Chasing fake volume: a crypto-plague - jxub
https://medium.com/@sylvainartplayribes/chasing-fake-volume-a-crypto-plague-ea1a3c1e0b5e
======
shivinski
Interesting analysis that brings up the debate of unregulated markets.

A further question this raises is; if so much of the volume of a considerable
number of exchanges is fabricated, when (not if) this gets discovered in the
mainstream, will the price and prospect of cryptocurrencies come crashing down
even further?

------
lokopodium
It's quite obvious that every crypto trader and exchange would check what's
not allowed on "real" exchanges and do exactly that.

------
JohnnyConatus
White label exchange providers openly advertise wash trading as a feature.
Also many provide liquidity from other exchanges so using aggregate market cap
across exchanges is extremely inaccurate.

------
rajacombinator
Idk about this guy’s methodology.
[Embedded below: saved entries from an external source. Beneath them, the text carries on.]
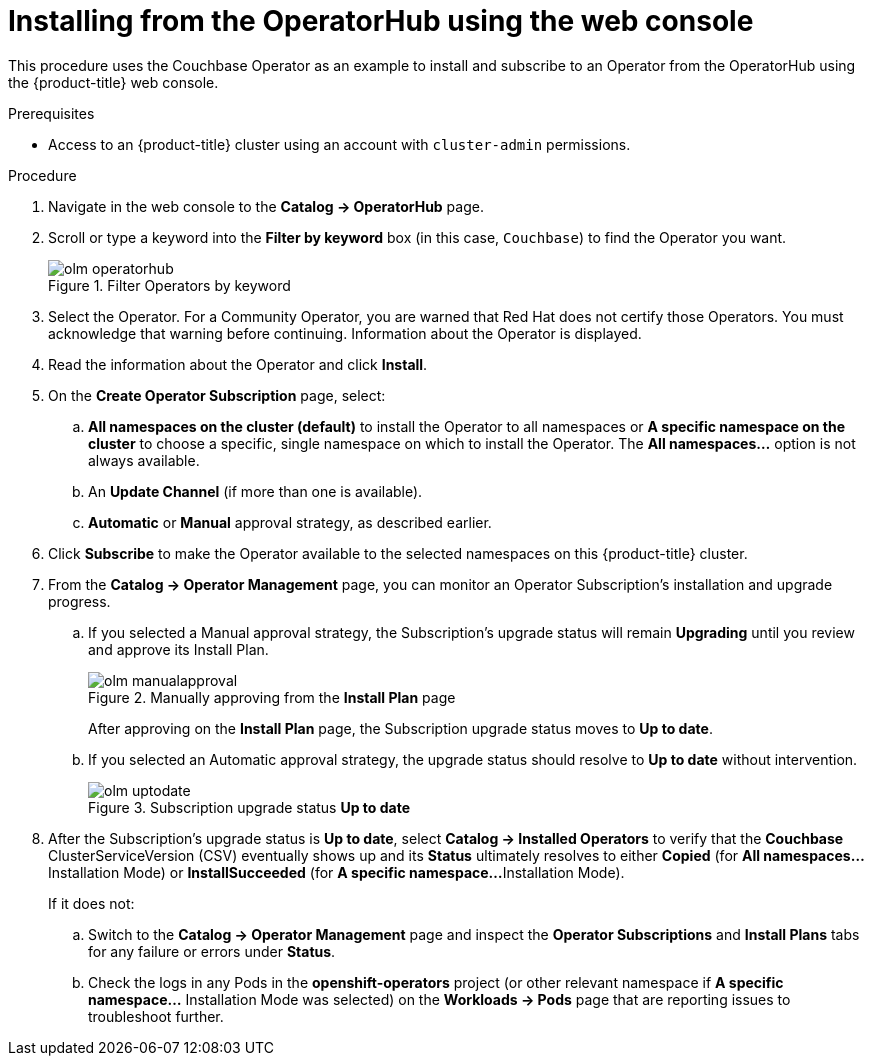 // Module included in the following assemblies:
//
// * applications/operators/olm-adding-operators-to-cluster.adoc

[id="olm-installing-from-operatorhub-using-web-console_{context}"]
= Installing from the OperatorHub using the web console

This procedure uses the Couchbase Operator as an example to install and subscribe to
an Operator from the OperatorHub using the {product-title} web console.

.Prerequisites

- Access to an {product-title} cluster using an account with `cluster-admin`
permissions.

.Procedure

. Navigate in the web console to the *Catalog → OperatorHub* page.

. Scroll or type a keyword into the *Filter by keyword* box (in this case,
`Couchbase`) to find the Operator you want.
+
.Filter Operators by keyword
image::olm-operatorhub.png[]

. Select the Operator. For a Community Operator, you are warned that Red Hat
does not certify those Operators. You must acknowledge that warning before
continuing. Information about the Operator is displayed.

. Read the information about the Operator and click *Install*.

. On the *Create Operator Subscription* page, select:
.. *All namespaces on the cluster (default)* to install the Operator to all
namespaces or *A specific namespace on the cluster* to choose a specific, single
namespace on which to install the Operator. The *All namespaces...* option is
not always available.
.. An *Update Channel* (if more than one is available).
.. *Automatic* or *Manual* approval strategy, as described earlier.

. Click *Subscribe* to make the Operator available to the selected namespaces on
this {product-title} cluster.

. From the *Catalog → Operator Management* page, you can monitor an Operator
Subscription's installation and upgrade progress.

.. If you selected a Manual approval strategy, the Subscription's upgrade status
will remain *Upgrading* until you review and approve its Install Plan.
+
.Manually approving from the *Install Plan* page
image::olm-manualapproval.png[]
+
After approving on the *Install Plan* page, the Subscription upgrade status
moves to *Up to date*.

.. If you selected an Automatic approval strategy, the upgrade status should
resolve to *Up to date* without intervention.
+
.Subscription upgrade status *Up to date*
image::olm-uptodate.png[]

. After the Subscription's upgrade status is *Up to date*, select *Catalog →
Installed Operators* to verify that the *Couchbase* ClusterServiceVersion (CSV)
eventually shows up and its *Status* ultimately resolves to either *Copied* (for
*All namespaces...* Installation Mode) or *InstallSucceeded* (for *A specific namespace...*
Installation Mode).
+
If it does not:

.. Switch to the *Catalog → Operator Management* page and inspect
the *Operator Subscriptions* and *Install Plans* tabs for any failure or errors
under *Status*.

.. Check the logs in any Pods in the *openshift-operators* project (or other
relevant namespace if *A specific namespace...* Installation Mode was selected)
on the *Workloads → Pods* page that are reporting issues to troubleshoot
further.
Falls apart in the last section because
Binance does not have much wash trading going on, whereas HitBTC is full of
fake volume wash trading. It’s easy to observe the wash trading directly, if
you watch the books you’ll see instantaneous matches in between the best
bid/ask. Shame they decided to use this “marketing hack” rather than offer a
competitive product.

(Binance wash trading has most likely been seen in their trading volume “win a
Porsche” etc giveaways.)

------
dreit1
Huobi and OkEx have been doing this for years and years. The CEO of Binance
had a nice (now deleted) rant on reddit, calling them out for this. Solution:
Don't use the sketchy as hell exchanges